Rewilding Your Lawn

Rewilding Your Lawn Can Attract Pollinators and Benefit the Environment—Here’s How to Do It

There’s a growing movement to ditch your lawn in favor of native plants that attract pollinators and other beneficial critters.

Johanna Silver


You may think of nature conservation as something that happens “out there” in national parks and preserves, not in your own backyard. But collectively, our lawns comprise more acreage than all of the national parks in the continental U.S., and much of it is an ecological dead zone, according to Doug Tallamy, Ph.D., an entomologist at the University of Delaware and author of Nature’s Best Hope: A New Approach to Conservation That Starts in Your Yard. He says the lack of native flora and heavy use of herbicides may be contributing to the declines in bird and insect populations, which could have a devastating impact on ecosystems and the food web. To reverse the damage, Tallamy wants us to turn our lawns into more hospitable habitats for wildlife, a process commonly referred to as rewilding. Here are his top tips for getting started.

  1. Shrink the lawn.

The first step to making your yard a better habitat for wildlife is to tear up some of that manicured grass. The fastest way is to physically remove the sod or till it up and let it compost in place. Many parts of the country are already encouraging lawn removal, so you may find more information with your local water district or agricultural extension. Or hire an ecological gardener in your region. “There’s an entire industry developing around this,” says Tallamy.

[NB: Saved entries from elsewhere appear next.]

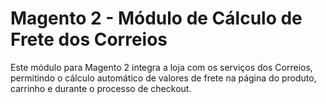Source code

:# Magento 2 - Módulo de Cálculo de Frete dos Correios
Este módulo para Magento 2 integra a loja com os serviços dos Correios, permitindo o cálculo automático de valores de frete na página do produto, carrinho e durante o processo de checkout.
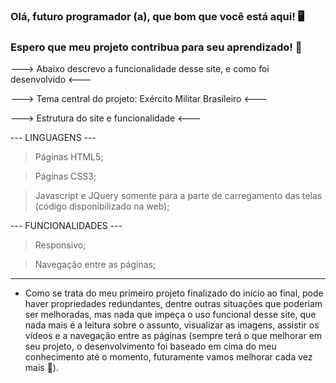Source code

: ### Olá, futuro programador (a), que bom que você está aqui! 🖥️ ###

### Espero que meu projeto contribua para seu aprendizado! 🚀 ###

---> Abaixo descrevo a funcionalidade desse site, e como foi desenvolvido <---

---> Tema central do projeto: Exército Militar Brasileiro <---

---> Estrutura do site e funcionalidade <---

--- LINGUAGENS ---

> Páginas HTML5;

> Páginas CSS3;

> Javascript e JQuery somente para a parte de carregamento das telas (código disponibilizado na web);

--- FUNCIONALIDADES ---

> Responsivo;

> Navegação entre as páginas;

---

* Como se trata do meu primeiro projeto finalizado do início ao final, pode haver propriedades redundantes, dentre outras situações que poderiam ser melhoradas, mas nada que impeça o uso funcional desse site, que nada mais é a leitura sobre o assunto, visualizar as imagens, assistir os vídeos e a navegação entre as páginas (sempre terá o que melhorar em seu projeto, o desenvolvimento foi baseado em cima do meu conhecimento até o momento, futuramente vamos melhorar cada vez mais 🚀).
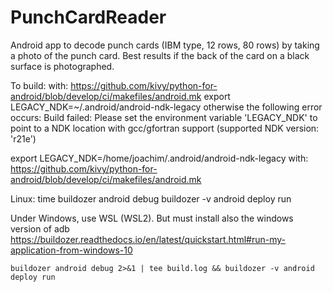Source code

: # PunchCardReader
Android app to decode punch cards (IBM type, 12 rows, 80 rows) by taking a photo of the punch card. Best results if the back of the card on a black surface is photographed.

To build:
with: https://github.com/kivy/python-for-android/blob/develop/ci/makefiles/android.mk
export LEGACY_NDK=~/.android/android-ndk-legacy
otherwise the following error occurs:
Build failed: Please set the environment variable 'LEGACY_NDK' to point to a NDK location with gcc/gfortran support (supported NDK version: 'r21e')

export LEGACY_NDK=/home/joachim/.android/android-ndk-legacy
with: https://github.com/kivy/python-for-android/blob/develop/ci/makefiles/android.mk

Linux:
   time buildozer android debug
   buildozer -v android deploy run

Under Windows, use WSL  (WSL2). But must install also the windows version of adb
https://buildozer.readthedocs.io/en/latest/quickstart.html#run-my-application-from-windows-10

    buildozer android debug 2>&1 | tee build.log && buildozer -v android deploy run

Instead of a lawn, a lush yard that boasts native grasses and wildflowers requires little maintenance.

  1. Add native plants.

They’re essential for supporting native wildlife. Plant and animal relationships are often incredibly specialized— for example, most birds feed their young certain caterpillars that only eat certain plants. “You take the plant away, and you lose the animal,” explains Tallamy. Trees in particular provide a lot of habitat. For instance, one native oak on Tallamy’s property in southeastern Pennsylvania supports 557 species of caterpillar. To find a list of plants native to your area, visit the Native Plant Finder and enter your ZIP code.

  1. Leave the leaves.

Fallen leaves are part of the natural ecosystem— they’re next year’s fertilizer, says Tallamy, and an important habitat for many insects. He adds that the best thing to do is rake them up and put them on your flowerbeds as a natural mulch. Also, when safe, consider leaving dead branches on living trees, or even a dead standing or fallen tree in place. This can provide shelter for many birds, mammals, reptiles and amphibians.

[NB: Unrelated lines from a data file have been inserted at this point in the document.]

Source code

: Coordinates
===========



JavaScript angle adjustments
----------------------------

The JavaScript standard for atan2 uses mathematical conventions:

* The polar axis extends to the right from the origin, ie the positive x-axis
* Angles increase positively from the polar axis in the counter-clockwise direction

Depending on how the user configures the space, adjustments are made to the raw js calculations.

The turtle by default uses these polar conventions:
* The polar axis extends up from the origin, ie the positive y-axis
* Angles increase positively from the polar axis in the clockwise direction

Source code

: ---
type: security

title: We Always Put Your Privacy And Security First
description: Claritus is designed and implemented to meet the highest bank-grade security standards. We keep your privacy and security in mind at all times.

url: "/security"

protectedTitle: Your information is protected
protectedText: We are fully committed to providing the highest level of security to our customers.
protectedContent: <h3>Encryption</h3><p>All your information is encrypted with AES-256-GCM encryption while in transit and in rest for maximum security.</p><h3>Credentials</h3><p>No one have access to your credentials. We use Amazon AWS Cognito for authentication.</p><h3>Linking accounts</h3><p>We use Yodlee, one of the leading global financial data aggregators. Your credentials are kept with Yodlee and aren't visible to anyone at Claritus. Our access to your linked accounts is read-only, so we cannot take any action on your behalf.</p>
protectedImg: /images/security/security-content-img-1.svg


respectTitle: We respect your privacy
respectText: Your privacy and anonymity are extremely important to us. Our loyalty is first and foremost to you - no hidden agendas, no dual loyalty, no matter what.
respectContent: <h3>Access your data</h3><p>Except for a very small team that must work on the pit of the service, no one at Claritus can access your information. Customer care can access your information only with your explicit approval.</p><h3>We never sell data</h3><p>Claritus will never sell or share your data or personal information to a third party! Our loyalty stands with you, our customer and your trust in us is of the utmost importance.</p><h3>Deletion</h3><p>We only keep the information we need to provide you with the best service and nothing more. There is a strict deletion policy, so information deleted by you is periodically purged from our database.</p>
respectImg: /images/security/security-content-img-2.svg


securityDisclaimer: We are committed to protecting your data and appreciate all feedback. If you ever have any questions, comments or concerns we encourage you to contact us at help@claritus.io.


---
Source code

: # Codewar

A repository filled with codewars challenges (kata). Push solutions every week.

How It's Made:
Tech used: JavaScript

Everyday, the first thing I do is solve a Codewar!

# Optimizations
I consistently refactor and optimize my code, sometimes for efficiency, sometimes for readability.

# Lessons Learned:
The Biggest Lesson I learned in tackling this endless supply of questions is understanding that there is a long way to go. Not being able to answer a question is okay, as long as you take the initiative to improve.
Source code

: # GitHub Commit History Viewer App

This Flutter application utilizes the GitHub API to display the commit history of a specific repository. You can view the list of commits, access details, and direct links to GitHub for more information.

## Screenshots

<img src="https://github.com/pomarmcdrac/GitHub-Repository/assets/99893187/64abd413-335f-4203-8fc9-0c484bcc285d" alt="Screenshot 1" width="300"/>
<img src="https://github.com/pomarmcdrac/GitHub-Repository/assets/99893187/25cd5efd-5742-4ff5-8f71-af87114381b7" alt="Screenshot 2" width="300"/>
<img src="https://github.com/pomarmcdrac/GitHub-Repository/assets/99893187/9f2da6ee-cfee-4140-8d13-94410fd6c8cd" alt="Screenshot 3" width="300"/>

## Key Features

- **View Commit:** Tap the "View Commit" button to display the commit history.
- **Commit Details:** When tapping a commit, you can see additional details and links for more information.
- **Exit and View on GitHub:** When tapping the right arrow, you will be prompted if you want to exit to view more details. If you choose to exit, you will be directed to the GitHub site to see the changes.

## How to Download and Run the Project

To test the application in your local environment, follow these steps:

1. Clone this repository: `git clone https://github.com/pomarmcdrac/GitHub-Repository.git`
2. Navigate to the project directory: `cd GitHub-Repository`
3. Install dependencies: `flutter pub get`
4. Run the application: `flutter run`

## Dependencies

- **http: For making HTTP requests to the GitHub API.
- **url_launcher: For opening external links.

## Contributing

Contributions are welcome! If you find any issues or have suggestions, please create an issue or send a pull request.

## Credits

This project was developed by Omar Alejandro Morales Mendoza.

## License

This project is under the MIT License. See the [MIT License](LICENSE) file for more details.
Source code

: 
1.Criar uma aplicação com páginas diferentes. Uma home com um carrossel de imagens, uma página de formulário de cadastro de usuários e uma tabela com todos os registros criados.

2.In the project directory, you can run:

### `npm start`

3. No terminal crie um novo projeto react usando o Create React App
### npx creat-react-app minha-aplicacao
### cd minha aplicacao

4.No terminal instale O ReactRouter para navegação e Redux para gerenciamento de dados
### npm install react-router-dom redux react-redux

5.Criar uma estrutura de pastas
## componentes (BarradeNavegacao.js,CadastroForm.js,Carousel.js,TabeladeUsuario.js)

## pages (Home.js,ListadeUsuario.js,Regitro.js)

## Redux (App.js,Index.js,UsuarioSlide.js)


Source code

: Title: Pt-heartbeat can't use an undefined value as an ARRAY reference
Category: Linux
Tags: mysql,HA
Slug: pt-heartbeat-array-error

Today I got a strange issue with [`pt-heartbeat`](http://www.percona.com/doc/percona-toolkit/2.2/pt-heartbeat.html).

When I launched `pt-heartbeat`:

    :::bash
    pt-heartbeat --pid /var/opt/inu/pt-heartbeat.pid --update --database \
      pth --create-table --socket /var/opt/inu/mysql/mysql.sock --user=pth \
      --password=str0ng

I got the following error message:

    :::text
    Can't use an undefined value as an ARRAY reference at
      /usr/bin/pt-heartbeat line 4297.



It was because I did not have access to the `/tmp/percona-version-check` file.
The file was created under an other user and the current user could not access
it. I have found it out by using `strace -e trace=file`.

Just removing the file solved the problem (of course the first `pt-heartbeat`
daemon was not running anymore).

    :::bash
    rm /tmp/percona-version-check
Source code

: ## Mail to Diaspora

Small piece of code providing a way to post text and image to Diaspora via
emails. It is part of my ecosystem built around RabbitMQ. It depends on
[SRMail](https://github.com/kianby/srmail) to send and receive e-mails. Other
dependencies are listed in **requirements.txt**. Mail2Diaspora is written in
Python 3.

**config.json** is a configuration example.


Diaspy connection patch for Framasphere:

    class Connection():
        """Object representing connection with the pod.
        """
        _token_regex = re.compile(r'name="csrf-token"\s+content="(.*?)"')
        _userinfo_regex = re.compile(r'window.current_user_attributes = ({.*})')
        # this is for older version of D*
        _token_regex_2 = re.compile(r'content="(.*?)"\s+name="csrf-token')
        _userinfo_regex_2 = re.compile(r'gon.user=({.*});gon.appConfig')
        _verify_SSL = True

  1. Get rid of intruders.

It’s also important to remove any invasive plants, which tend to spread rampantly, support less wildlife and outcompete native flora. Tallamy’s preferred approach for invasive removal is to hack the plant back to a stump and carefully paint the remaining base with herbicide. This way you target just one small area rather than applying the chemical more broadly.

  1. Turn off the lights.

Tallamy encourages shutting off exterior lights at night or adding a motion sensor so they only turn on when needed; they can be deadly to insects and blinding to many nocturnal animals. And replace regular white bulbs with yellow LEDs, which are far less attractive to insects (and more energy-efficient too).